I need to find my fuel again. I need to find the reason that drives me to want it. The reason to not settle for how I am right now. The drive.... It used to be easy. I remember that it would be a breeze to make it through a weekend without cheating. I felt so much quilt for having like 2 cookies. Now those "cheats" have become entire pints of ice cream and almost a whole pizza. My fails keep failing harder. Where's the discipline? How do I find it again? Discipline- that's the best word for what I need. I hate feeling like i'm neglecting my wants, holding myself back or resisting too many urges. What is missing is discipline.
Ouch- here's the definition of discipline: the practice of training people to obey rules or a code of behavior, using punishment to correct disobedience.
Well that sounds brutal lol. Here's a better one: a way of behaving that shows a willingness to obey rules or orders.
Being a rebel at heart I hate following rules. But I did it for a year and lost 95lbs- so WHY can I not follow my own rules now. Maybe because I share my lifes rules with J? We share a life, so maybe I need to figure out what's different about those rules in order to follow them. Instead of punishment I need rewards for meeting small goals. Rewards that aren't overdoing it on the booze or sweets.

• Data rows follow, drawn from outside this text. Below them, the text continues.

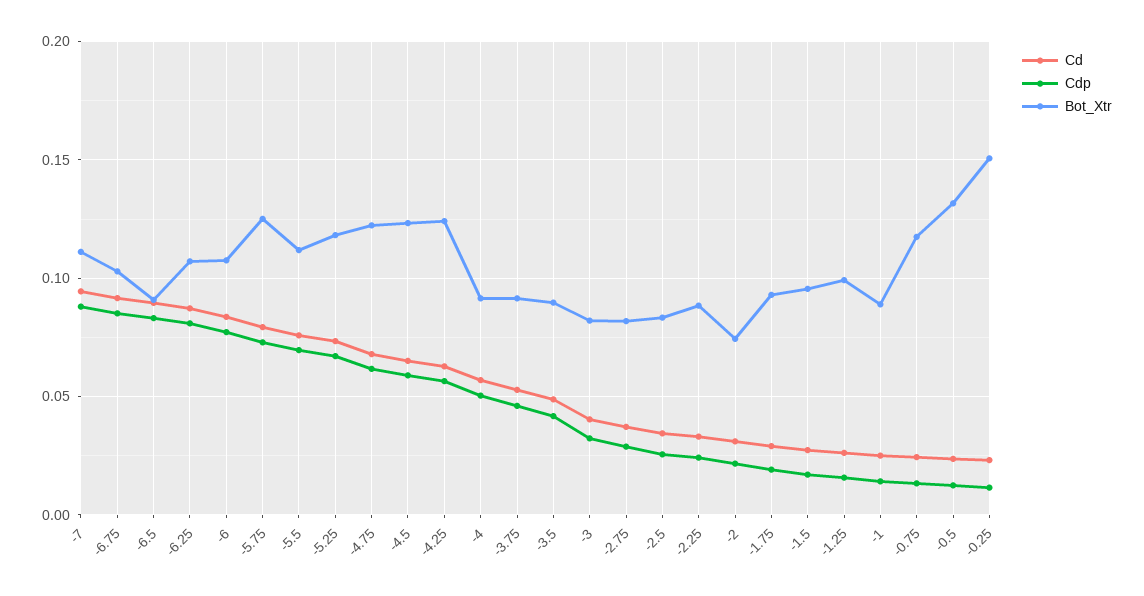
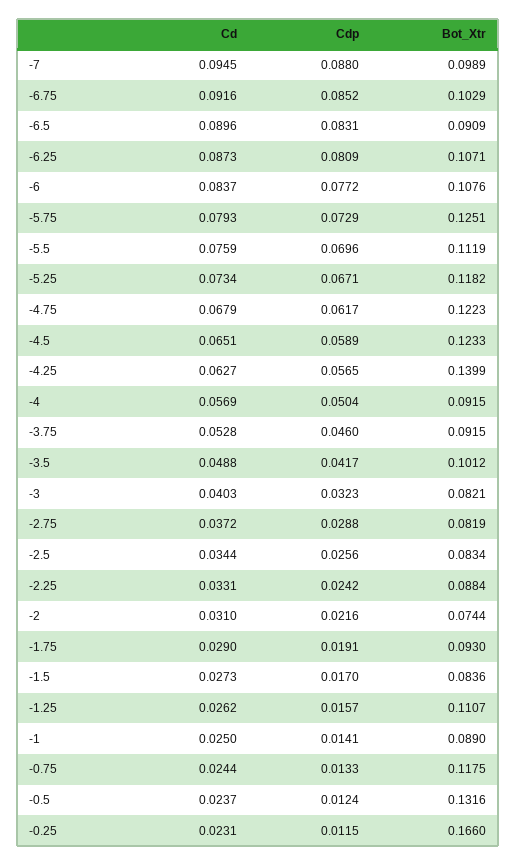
Bot_Xtr, -7: 0.11 -> 0.0989
Bot_Xtr, -4.25: 0.125 -> 0.1399
Bot_Xtr, -3.5: 0.09 -> 0.1012
Bot_Xtr, -1.5: 0.095 -> 0.0836
Bot_Xtr, -1.25: 0.1 -> 0.1107
Bot_Xtr, -0.25: 0.15 -> 0.166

God this Monday sucks! Heavy crap for this early in the morning. But it helps to blog- I feel better already. February is going to be a challenge. I have 4 weekends of events that will include food/drink challenges. I want to rise to those challenges and make myself proud for eating right and having a great time without being stupid.
I don't know about anyone else, but I am ready for a week of making myself happy and giving myself a reason to be proud. Come Feb 3 I want to feel better about myself than I am right now. In all areas of my life.